In order to prevent ads from sneakily using visitors’ computer resources, Chrome developers are working on limiting the resources a visual ad can consume before a user interacts with it.

The first time this issue came to light was in 2017 when developers and cybersecurity personnel noticed how a swarm of sites and ads were using users’ computer resources to mine bitcoin and other cryptocurrencies.

According to Google, these ads only comprise of 0.3% of the total ads, but they account for 28% of CPU usage and 27% of network data, which is a lot. The only signs that users see are whirring fans, drained batteries, and increased network consumption.

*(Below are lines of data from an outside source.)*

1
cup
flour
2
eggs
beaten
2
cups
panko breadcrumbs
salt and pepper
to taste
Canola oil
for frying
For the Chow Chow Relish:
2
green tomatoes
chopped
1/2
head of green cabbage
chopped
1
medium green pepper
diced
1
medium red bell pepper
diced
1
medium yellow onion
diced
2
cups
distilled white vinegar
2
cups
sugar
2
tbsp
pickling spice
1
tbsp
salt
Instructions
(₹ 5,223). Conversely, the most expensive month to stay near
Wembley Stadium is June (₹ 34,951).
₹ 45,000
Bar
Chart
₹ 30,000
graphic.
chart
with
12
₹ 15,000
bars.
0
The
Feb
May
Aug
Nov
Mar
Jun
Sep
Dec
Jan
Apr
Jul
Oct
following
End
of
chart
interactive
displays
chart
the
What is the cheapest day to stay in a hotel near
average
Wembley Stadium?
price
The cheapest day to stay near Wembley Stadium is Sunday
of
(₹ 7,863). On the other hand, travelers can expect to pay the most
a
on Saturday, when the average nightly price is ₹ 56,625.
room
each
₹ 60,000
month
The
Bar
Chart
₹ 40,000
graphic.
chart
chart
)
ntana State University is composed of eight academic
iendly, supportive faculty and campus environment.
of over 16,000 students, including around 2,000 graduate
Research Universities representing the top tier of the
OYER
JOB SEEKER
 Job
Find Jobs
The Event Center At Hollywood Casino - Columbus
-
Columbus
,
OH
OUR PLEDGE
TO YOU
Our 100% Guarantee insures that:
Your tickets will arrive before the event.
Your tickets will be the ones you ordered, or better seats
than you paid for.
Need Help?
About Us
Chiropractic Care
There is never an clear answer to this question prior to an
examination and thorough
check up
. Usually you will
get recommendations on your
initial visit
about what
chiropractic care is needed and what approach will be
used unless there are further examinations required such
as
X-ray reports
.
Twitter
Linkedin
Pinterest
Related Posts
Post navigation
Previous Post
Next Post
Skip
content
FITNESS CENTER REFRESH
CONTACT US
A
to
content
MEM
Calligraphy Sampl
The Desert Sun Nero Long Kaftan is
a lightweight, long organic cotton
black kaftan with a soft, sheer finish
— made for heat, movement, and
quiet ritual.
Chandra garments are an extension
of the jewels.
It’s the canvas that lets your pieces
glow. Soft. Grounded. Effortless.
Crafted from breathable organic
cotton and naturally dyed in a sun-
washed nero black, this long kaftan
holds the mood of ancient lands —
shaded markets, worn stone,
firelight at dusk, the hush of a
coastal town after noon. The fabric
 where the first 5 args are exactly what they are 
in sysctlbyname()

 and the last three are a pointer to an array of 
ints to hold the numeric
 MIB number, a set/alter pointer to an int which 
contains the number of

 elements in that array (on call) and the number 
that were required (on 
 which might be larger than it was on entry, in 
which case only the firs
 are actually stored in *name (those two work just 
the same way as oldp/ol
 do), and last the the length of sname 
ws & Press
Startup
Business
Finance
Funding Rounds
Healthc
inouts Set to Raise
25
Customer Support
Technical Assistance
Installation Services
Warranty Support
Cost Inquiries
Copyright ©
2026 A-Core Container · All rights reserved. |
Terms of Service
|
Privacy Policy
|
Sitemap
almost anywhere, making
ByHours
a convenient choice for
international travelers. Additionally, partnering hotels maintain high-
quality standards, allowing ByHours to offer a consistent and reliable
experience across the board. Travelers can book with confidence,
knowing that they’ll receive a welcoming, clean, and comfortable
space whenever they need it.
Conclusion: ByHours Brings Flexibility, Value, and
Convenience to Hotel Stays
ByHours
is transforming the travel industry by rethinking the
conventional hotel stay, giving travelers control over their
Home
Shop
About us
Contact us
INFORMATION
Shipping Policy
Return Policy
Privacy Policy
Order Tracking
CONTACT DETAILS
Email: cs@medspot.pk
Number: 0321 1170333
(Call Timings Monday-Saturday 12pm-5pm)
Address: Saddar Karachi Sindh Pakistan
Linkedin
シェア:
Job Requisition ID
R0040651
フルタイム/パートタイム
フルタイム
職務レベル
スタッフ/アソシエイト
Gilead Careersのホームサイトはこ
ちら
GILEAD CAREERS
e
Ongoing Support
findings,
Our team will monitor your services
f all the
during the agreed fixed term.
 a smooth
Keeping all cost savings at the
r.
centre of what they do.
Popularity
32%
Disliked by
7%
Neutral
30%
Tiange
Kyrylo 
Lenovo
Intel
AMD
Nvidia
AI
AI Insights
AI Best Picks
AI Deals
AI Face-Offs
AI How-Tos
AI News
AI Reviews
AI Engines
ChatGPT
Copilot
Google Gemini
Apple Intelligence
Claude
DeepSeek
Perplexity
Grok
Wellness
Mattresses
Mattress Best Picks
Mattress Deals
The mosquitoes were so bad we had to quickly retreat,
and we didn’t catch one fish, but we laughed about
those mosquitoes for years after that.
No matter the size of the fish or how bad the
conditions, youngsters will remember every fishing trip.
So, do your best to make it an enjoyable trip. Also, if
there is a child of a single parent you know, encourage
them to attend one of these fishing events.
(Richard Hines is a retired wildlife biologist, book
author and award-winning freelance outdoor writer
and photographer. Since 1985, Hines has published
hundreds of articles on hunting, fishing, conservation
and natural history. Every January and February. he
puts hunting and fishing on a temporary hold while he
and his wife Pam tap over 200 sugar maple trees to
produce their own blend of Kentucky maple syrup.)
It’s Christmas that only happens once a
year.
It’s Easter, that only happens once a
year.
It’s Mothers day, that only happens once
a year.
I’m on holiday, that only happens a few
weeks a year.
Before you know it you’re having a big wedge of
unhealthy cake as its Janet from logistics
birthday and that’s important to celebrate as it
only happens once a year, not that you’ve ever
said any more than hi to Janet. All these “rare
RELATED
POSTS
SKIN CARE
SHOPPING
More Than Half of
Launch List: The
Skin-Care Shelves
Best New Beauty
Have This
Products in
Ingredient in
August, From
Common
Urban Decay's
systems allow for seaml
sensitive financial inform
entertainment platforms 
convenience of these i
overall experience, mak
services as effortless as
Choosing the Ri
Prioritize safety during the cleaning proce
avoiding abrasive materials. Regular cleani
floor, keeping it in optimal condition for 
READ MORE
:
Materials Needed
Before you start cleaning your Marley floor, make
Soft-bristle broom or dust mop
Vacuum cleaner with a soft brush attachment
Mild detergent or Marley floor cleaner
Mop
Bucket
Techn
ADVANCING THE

Recently, Google published a blog post detailing that its developers have measured a large sample of ads that Chrome users encounter. The company writes that ads that use more CPU resources or network data than 99.9% of overall ads will be blocked. In technical terms, this translates to 4 megabytes of network data or 15 seconds of CPU usage in 30 seconds.

Chrome Project Manager Marshall Vale wrote in the blog:

We have recently discovered that a fraction of a percent of ads consume a disproportionate share of device resources, such as battery and network data, without the user knowing about it. These ads (such as those that mine cryptocurrency, are poorly programmed, or are unoptimized for network usage) can drain battery life, saturate already strained networks, and cost money.

These limits will be imposed over the next few months in the beta version before being added to the stable version of chrome. Chrome users who want to turn the feature on sooner can enable it by pasting “chrome://flags/#enable-heavy-ad-intervention” in their search bar and choosing the disable option relating to the resource-heavy ads.